◆ **ИСХОДНЫЙ ТЕКСТ**:
Во-вторых, можно указать на вновь возросший интерес к применению в истории формальных и количественных методов, например, использованию теории математического хаоса. Благодаря подобным подходам формируется новое, отличное от постмодернистского, отношение к историческим явлениям.
В-третьих, существует направление исследований, пытающееся создать синтез социологии и традиционной исторической науки - "теоретическая история" [15]. Все это свидетельствует о том, что поиски новой методологии истории благодаря подобным подходам идут в разных направлениях, отличных от постмодернистского.
Одним из направлений разработки новой методологии современной исторической науки является "антропологический поворот". Еще Болингброк писал: "Любовь к истории кажется неотделимой от человеческой природы,
потому что она неотделима от любви к самому себе" [16]. "Антропологический поворот" в мировой историографии, проявившийся как смена ориентиров, явился следствием острых дискуссий 1980-х годов. Антропологический поворот выразился в стремлении к изучению общества "изнутри" и вызвал появление так называемой микроистории. В 90-е годы трансформационные процессы в исторической науке привели к дискредитации незыблемости макросоциологического подхода. Микроисторию И.М. Савельева и А.В. Полетаев характеризуют как "историческое направление, изучающее прошлую социальную реальность на основе микроаналитических подходов, сформировавшихся в современных социальных науках (прежде всего в социологии, социальной психологии, экономической теории и культурной антропологии), включая как выбор объектов исследования, так и соответствующие им методы (теоретический и эмпирический инструментарий)" [17].
Микроанализ был воспринят исторической наукой из других общественных наук. В.Н. Сидорцов определяет микроисторию как "исследование (изучение) человека во времени с применением методов микроанализа, разработанных в социальных науках и адаптированных к соответствующим историческим источникам или позволяющих создавать и анализировать таковые" [18, с. 6].
Так, в экономической науке в качестве направлений микроанализа можно назвать теории фирмы, потребительского поведения и спроса, конкуренции и организации рынков, общественного выбора и благосостояния. В микросоциологии это теоретические подходы, связанные с изучением межличностного взаимодействия, в психологии - психобиографии и т.д. В исторической науке микроанализ был применен в новой экономической истории США, английской социальной истории, итальянской историографии. И.М. Савельева и А.В. Полетаев достаточно убедительно обосновывают преимущества и перспективы этого подхода в исторической науке.

◆ **ЦЕЛЬ ЗАДАНИЯ**: Напишите продолжение текста о микроистории и поисках новой методологии исторической науки, начиная сразу после его последнего предложения.

◆ **ЗАПИСАННЫЕ ДАННЫЕ**:
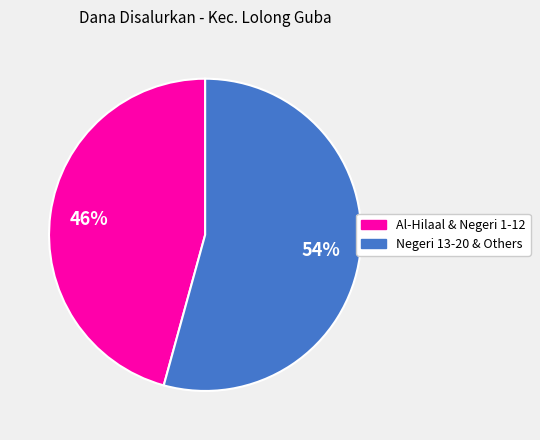

Is there a majority slice in this chart?

Yes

◆ **ПИСЬМЕННЫЙ ОТВЕТ**:
Смена предметной ориентации истории, состоящая в проникновении исторического познания в повседневную жизнь людей прошлого, привела к конструированию междисциплинарных объектов. В связи с этим во второй половине ХХ в. в историографии появились такие направления, как квантитативная история, историческая психология,
женская история, экологическая история, история семьи, история национальных меньшинств, гендерная история и другие. Это также может быть рассмотрено как пример пара-дигмального, другими словами, философского уровня исторической методологии.
Междисциплинарность интегрировала концепции, новые подходы и методы, которые используются в других социальных науках (например, в социальной философии и социологии). Основание для такого заимствования существует: настоящее, которое изучает социальная философия, разрабатывающая теоретические модели и схемы, вышло из прошлого и несет в себе ту его часть, которая похожа на настоящее: "Историки вынуждены овладевать теориями и методами социальных наук и, отталкиваясь от них, создавать новые или, по крайней мере, модифицировать используемые, ориентируясь на анализ прошлого" [18, с. 5]. Итак, необходимость и возможность использования общих теорий истории, по мнению методологов истории, инициируется особенностями современного развития исторической науки.
Разработчики "метода построения теоретической истории" предлагают обратиться к наиболее успешным исследованиям макросоциологии - к работам Р. Карнейро. А. Стичкомба, Т. Скочпол и Р. Коллинза. При этом речь идет не о разработке "метода построения любых теорий истории", так как последний будет слишком "абстрактным и трудноприложимым к организации конкретного исследования. Речь идет о механизме построения исторических теорий, в которых явления-следствия и явления-причины (факторы) можно представить в виде сочетания значений переменных" [15, с. 239].
В анализируемой работе термин "теоретическая история" по сути дела обозначает именно философско-методологический уровень исторического познания: "Цель теоретической истории - построение проверяемых теорий, позволяющих объяснять и предсказывать явления динамики, структуры и хода истории", "в ней должны быть представлены понятия для задания условий и искомых как элементов типовых задач, теория должна быть снабжена типовыми подходами, процедурами и примерами решения задач" [15, с. 239].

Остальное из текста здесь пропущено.